• YOUR TASK
Write out the items again, swapping "layout element" for "page region" wherever it occurs and leaving everything else unchanged. Leave the pictures out of your answer.

• INFORMATION GIVEN
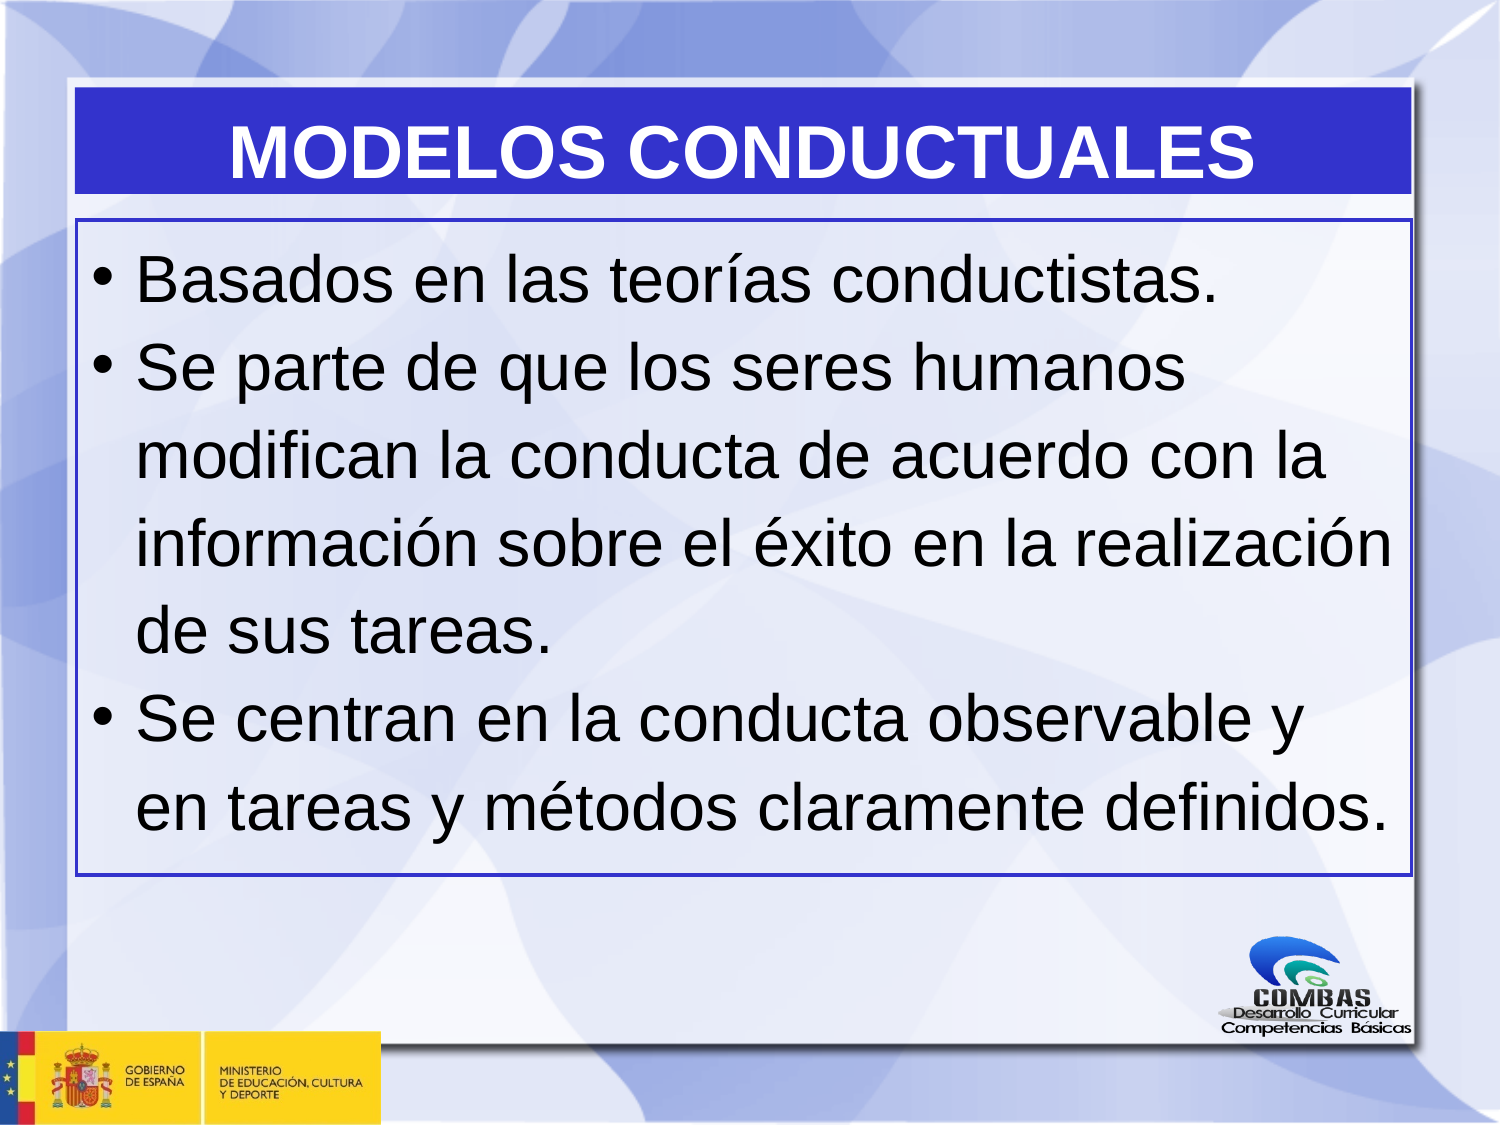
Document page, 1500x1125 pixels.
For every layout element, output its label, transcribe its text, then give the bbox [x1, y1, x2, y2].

picture [0, 0, 1500, 1125]
text_box Basados en las teorías conductistas. Se parte de que los seres humanos modifican la conducta de acuerdo con la información sobre el éxito en la realización de sus tareas. Se centran en la conducta observable y en tareas y métodos claramente definidos. [76, 219, 1412, 876]
text_box MODELOS CONDUCTUALES [74, 87, 1412, 194]
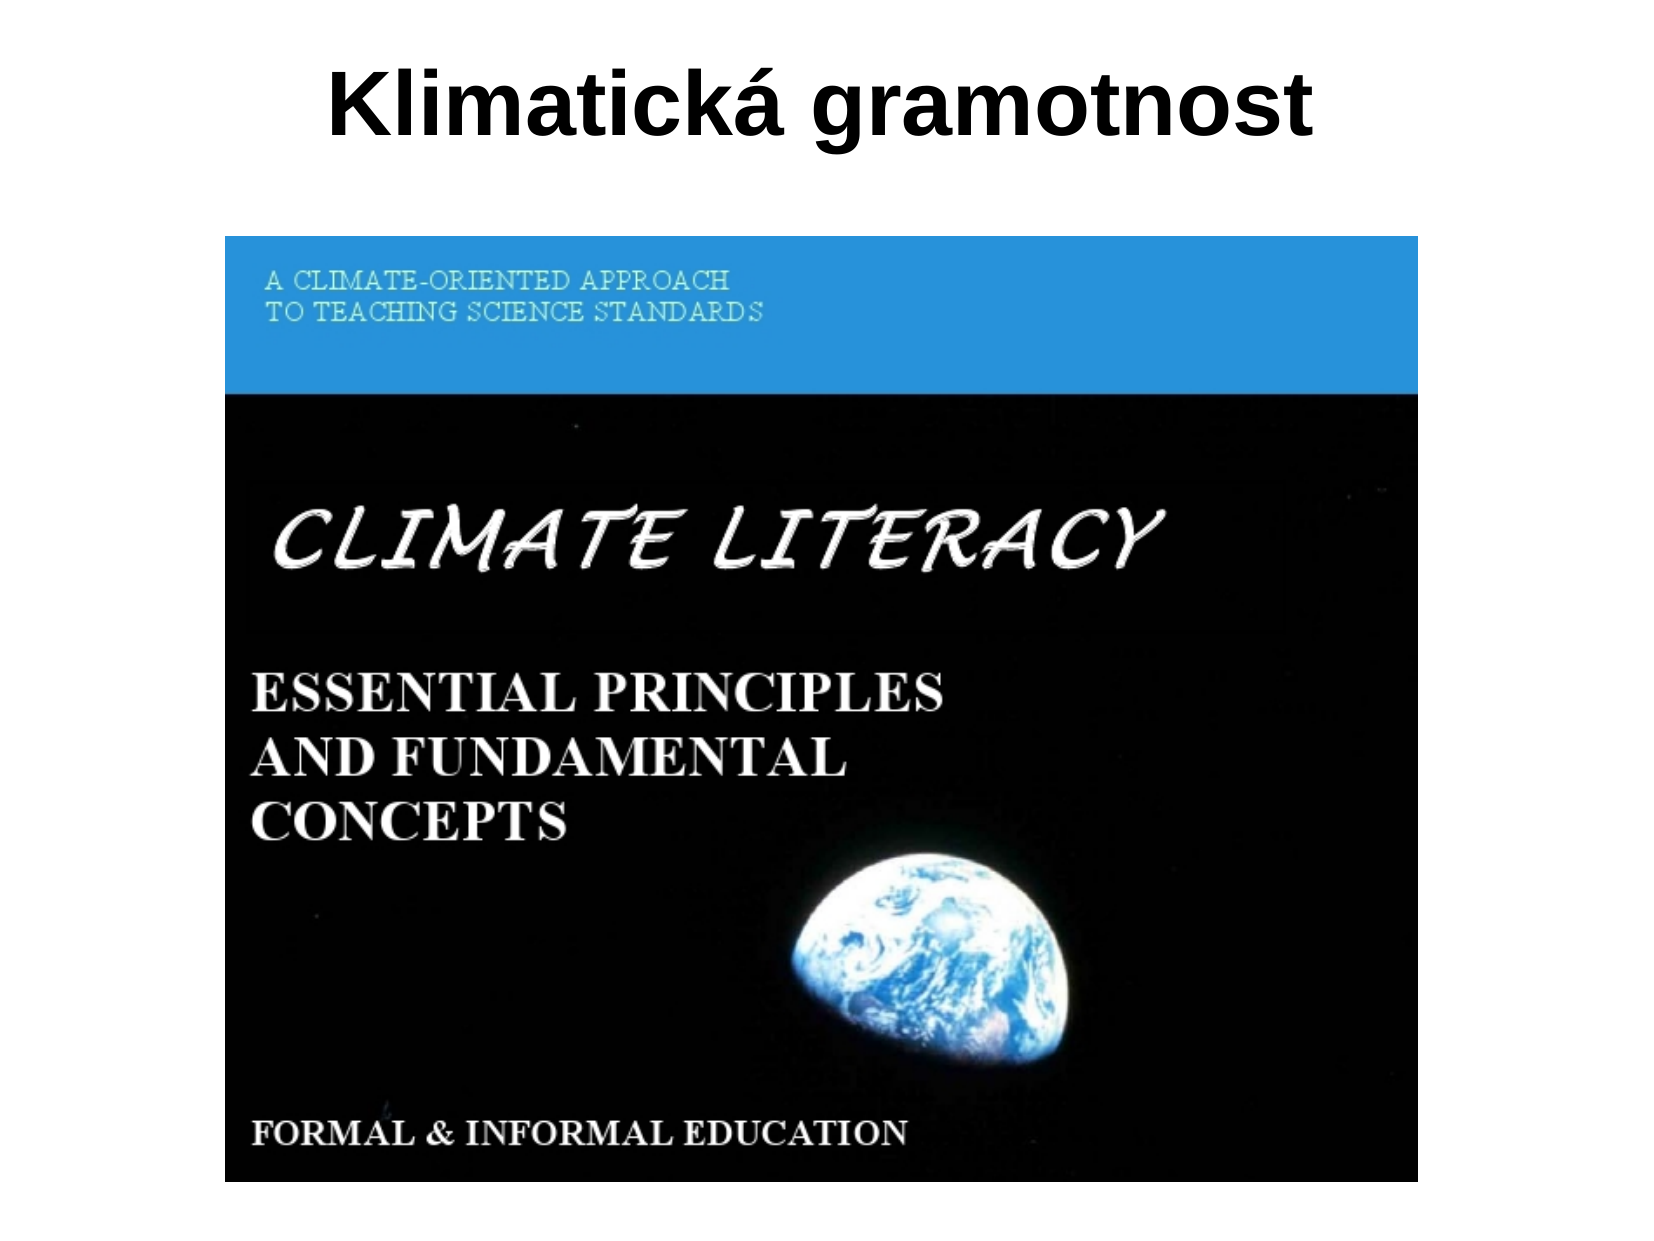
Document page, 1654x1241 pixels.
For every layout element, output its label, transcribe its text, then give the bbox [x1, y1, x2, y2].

title Klimatická gramotnost [76, 0, 1565, 208]
picture [225, 236, 1418, 1182]
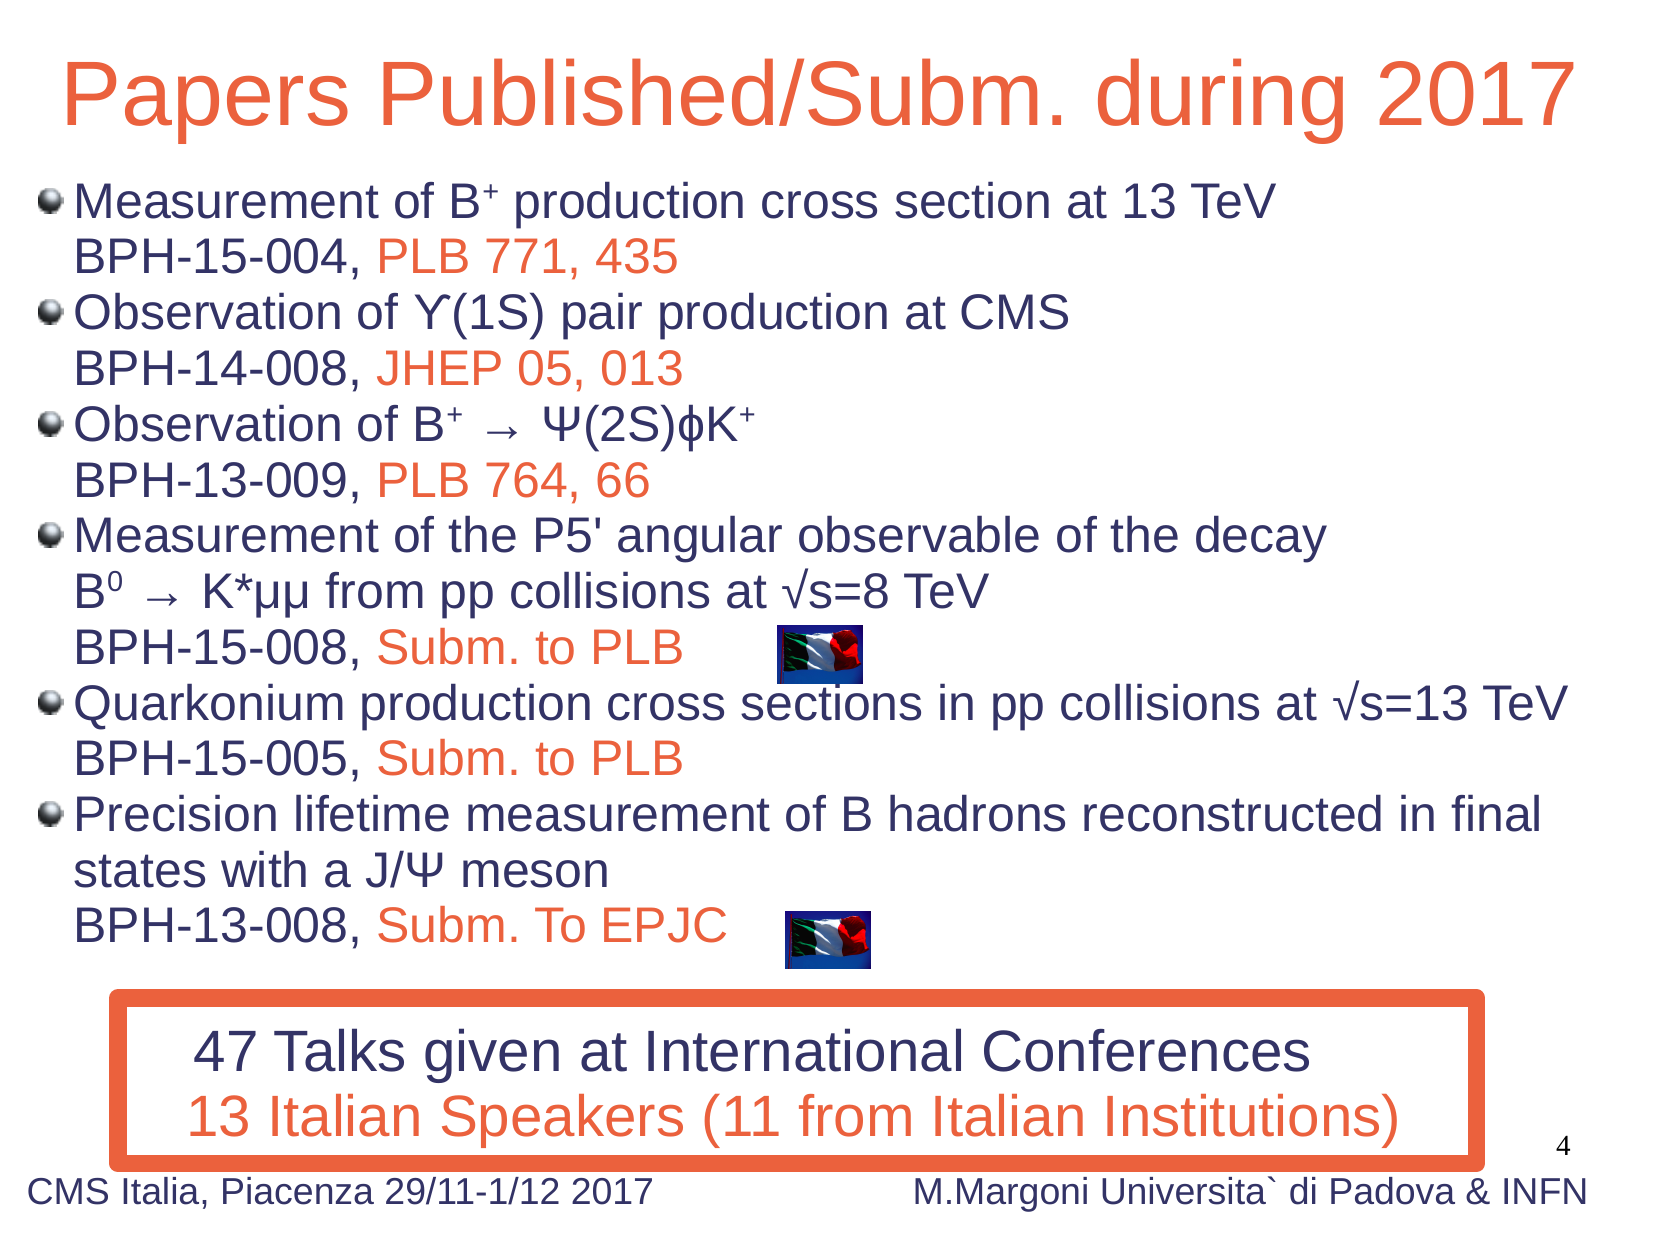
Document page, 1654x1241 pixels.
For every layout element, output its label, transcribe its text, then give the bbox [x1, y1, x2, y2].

• EXERCISE ANSWER
Document page, 1500x1125 pixels.
For every page region, output its label, transcribe its text, then give the bbox [x1, y1, x2, y2].

picture [0, 0, 1500, 1125]
text_box Basados en las teorías conductistas. Se parte de que los seres humanos modifican la conducta de acuerdo con la información sobre el éxito en la realización de sus tareas. Se centran en la conducta observable y en tareas y métodos claramente definidos. [76, 219, 1412, 876]
text_box MODELOS CONDUCTUALES [74, 87, 1412, 194]
Document page, 1654x1241 pixels.
For every page region, output its label, transcribe its text, then give the bbox [x1, y1, x2, y2].

title Klimatická gramotnost [76, 0, 1565, 208]
picture [225, 236, 1418, 1182]
Document page, 1654x1241 pixels.
For every page region, output its label, transcribe its text, then give the bbox [x1, y1, x2, y2].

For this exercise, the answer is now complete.